La Puglia, una storia che viene da lontano

Abitata fin dal Paleolitico, come attestano numerose tracce risalenti a quel periodo, in epoca storica la Puglia fu popolata da genti indoeuropee di ceppo illirico, e precisamente da Messapi, Calabri, Salentini e Peucezi. A partire dall’ottavo secolo a. C. la colonizzazione greca influenzò profondamente tutta la vita della regione e diede origine al grande centro di Taranto e a centri minori quali Brindisi, Gallipoli e Otranto. Dopo lunghe lotte, le città messapiche dovettero riconoscere la supremazia dei greci; durante le guerre sannitiche, esse furono alleate di Roma; la quale dopo la conquista di Taranto avvenuta nel 272 a. C., confederò sotto il suo dominio le città dell’Apulia. Non mancarono naturalmente i tentativi di ribellione al potere romano, che si rivelarono con maggior consistenza dopo la grande battaglia di Canne, persa dai Romani contro Annibale, proprio nel territorio della Puglia. Capitarono episodi anche durante la guerra sociale che oppose la città agli antichi alleati italici. Con la deduzione di nuove colonie Roma rafforzò il suo dominio sulla regione che, con l’espansione verso Oriente, acquistò maggiore importanza e floridezza. Brindisi era il porto di imbarco verso la Grecia, come dimostrano le fonti dell’età di Cesare, che proprio nella città salentina lanciò la sua offensiva contro i nemici. La città divenne dunque uno dei ponti principali dell’Italia, sia merci, sia persone, direttamente collegata a Roma dalla via Appia e poi dalla via Traiana, favorendo la completa latinizzazione della penisola, un tempo a forti influenze greche.

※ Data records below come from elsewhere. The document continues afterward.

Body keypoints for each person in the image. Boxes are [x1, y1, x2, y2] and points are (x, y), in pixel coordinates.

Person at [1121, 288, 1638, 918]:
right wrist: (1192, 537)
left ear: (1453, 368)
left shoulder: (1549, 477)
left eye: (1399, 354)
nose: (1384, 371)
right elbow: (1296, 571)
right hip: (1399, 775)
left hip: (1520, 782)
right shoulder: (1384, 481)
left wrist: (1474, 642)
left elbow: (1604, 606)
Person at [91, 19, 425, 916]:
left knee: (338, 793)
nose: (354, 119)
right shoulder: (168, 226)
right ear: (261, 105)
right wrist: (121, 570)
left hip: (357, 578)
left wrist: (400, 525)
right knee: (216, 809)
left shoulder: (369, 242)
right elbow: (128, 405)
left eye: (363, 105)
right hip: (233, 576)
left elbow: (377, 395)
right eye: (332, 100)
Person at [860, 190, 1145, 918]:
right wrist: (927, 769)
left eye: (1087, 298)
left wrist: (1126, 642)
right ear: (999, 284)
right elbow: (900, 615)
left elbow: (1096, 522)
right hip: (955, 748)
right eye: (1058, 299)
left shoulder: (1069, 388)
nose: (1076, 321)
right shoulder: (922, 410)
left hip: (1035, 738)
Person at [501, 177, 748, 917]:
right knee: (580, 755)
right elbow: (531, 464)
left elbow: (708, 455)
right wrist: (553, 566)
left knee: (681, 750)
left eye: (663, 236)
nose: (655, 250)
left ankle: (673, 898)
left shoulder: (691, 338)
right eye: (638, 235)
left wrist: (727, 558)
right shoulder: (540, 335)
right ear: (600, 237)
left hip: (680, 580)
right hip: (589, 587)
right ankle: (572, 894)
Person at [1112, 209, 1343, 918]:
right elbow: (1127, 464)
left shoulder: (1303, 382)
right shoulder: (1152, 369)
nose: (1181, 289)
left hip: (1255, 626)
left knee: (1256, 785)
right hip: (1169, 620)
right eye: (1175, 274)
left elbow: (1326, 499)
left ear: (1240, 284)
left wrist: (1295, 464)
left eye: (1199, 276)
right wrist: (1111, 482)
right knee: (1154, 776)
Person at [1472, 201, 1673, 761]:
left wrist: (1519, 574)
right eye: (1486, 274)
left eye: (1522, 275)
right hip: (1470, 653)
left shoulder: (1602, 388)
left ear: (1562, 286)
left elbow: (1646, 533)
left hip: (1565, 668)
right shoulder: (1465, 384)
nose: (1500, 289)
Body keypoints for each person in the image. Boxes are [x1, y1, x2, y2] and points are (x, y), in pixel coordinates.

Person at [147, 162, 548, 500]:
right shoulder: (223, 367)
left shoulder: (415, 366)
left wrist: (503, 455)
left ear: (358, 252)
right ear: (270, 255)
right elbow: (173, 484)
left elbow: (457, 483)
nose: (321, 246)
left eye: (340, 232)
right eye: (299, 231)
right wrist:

Dopo la caduta dell’Impero romano, anche la Puglia, come del resto le altre regioni dell’Italia, subirono un tracollo sociale ed economico, venendo occupata dalle popolazioni barbariche che avevano invaso il nord Italia. Lo scontro tra Goti e Bizantini fu causa della distruzione delle città e della desolazione delle campagne, ma la popolazione ebbe ulteriormente a soffrire sotto l’esoso regime fiscale dell’impero romano d’oriente, ancora formalmente in auge e potente. Con la venuta dei Longobardi venne spezzata l’unità della regione: essi infatti incorporarono al ducato di Benevento la parte settentrionale della Puglia e solo tra il 662 e il 677 riuscirono a togliere il restante della regione ai Bizantini, il cui potere si andava sempre più indebolendo: e a questi non rimase che l’estremità meridionale del Salento con Otranto e Gallipoli. Furono secoli di enorme decadenza che si accentuò con la conquista saracena di Bari e di Taranto e la conseguente devastazione delle campagne e del paese. L’intervento dell’imperatore Ludovico II, liberatore di Bari, complicò le lotte tra longobardi, saraceni e chiesa romana. Ne approfittarono così i bizantini, che in un momento di ripresa, verso la fine del secolo nono, riuscirono a scacciare dalla regione sia i longobardi, sia i saraceni, ricostituendo l’antica unità territoriale. Dopodiché si aprì il lungo capitolo della dominazione normanna e sveva, che lasciò tracce evidenti e visibili sia nella cultura che nell’arte e nell’urbanistica, donando alla Puglia numerosi gioielli da visitare durante le vacanze.